▶ PETUNJUK LATIHAN
[a] Menurut kutipan di bawah, media apa yang dilansir untuk menjelaskan pandangan Israel tentang negara-negara Arab?
[b] Ambil bagian dari kutipan di bawah antara "Baca berita tanpa" dan "dan rumah sakit.", termasuk kedua batas tersebut, tanpa perubahan apa pun.
─── KUTIPAN ───
Baca berita tanpa iklan. Gabung Kompas.com+
Salin Artikel

Kenapa Negara-Negara Arab Tidak Membantu Palestina?

Menyusul serangan rudal kelompok perlawanan Hamas pada 7 Oktober 2023, Israel langsung menyatakan perang dan membombardir Jalur Gaza.

Serangan Israel tidak hanya dijatuhkan di titik yang diperkirakan sebagai markas Hamas, tetapi juga di area pengungsian dan rumah sakit.

Pada 15 November 2023, Kementerian Kesehatan yang dikelola Hamas di Gaza mengatakan jumlah korban tewas di Jalur Gaza selama 40 hari terakhir mencapai 11.500 orang, termasuk 4.710 anak-anak.

Agresi Israel terhadap warga sipil Palestina di Gaza mendapat kecaman dari banyak negara, termasuk negara-negara Arab.

Namun, kecaman negara-negara Arab dinilai tidak ada artinya tanpa ada aksi yang lebih nyata untuk membantu Palestina.

Lantas, mengapa negara-negara Arab tidak membantu Palestina?

Sebab lembeknya dukungan negara Arab untuk Palestina

Melansir Al Jazeera, Israel percaya bahwa negara-negara Arab saat ini sudah terpecah-belah, sehingga sulit menghasilkan keputusan tegas untuk bertindak membantu Palestina secara memadai.
─── DATA LATIHAN ───
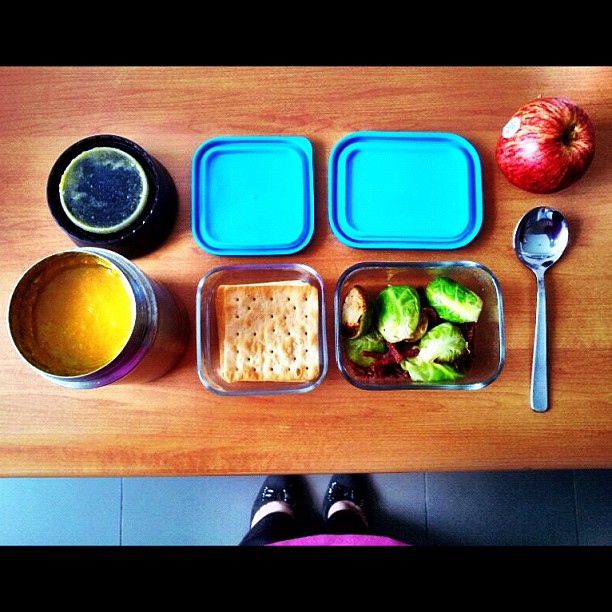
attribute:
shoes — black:
[254, 475, 365, 506]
───
▶ JAWABAN TUGAS
[a] Al Jazeera.

[b]
Baca berita tanpa iklan. Gabung Kompas.com+
Salin Artikel

Kenapa Negara-Negara Arab Tidak Membantu Palestina?

Menyusul serangan rudal kelompok perlawanan Hamas pada 7 Oktober 2023, Israel langsung menyatakan perang dan membombardir Jalur Gaza.

Serangan Israel tidak hanya dijatuhkan di titik yang diperkirakan sebagai markas Hamas, tetapi juga di area pengungsian dan rumah sakit.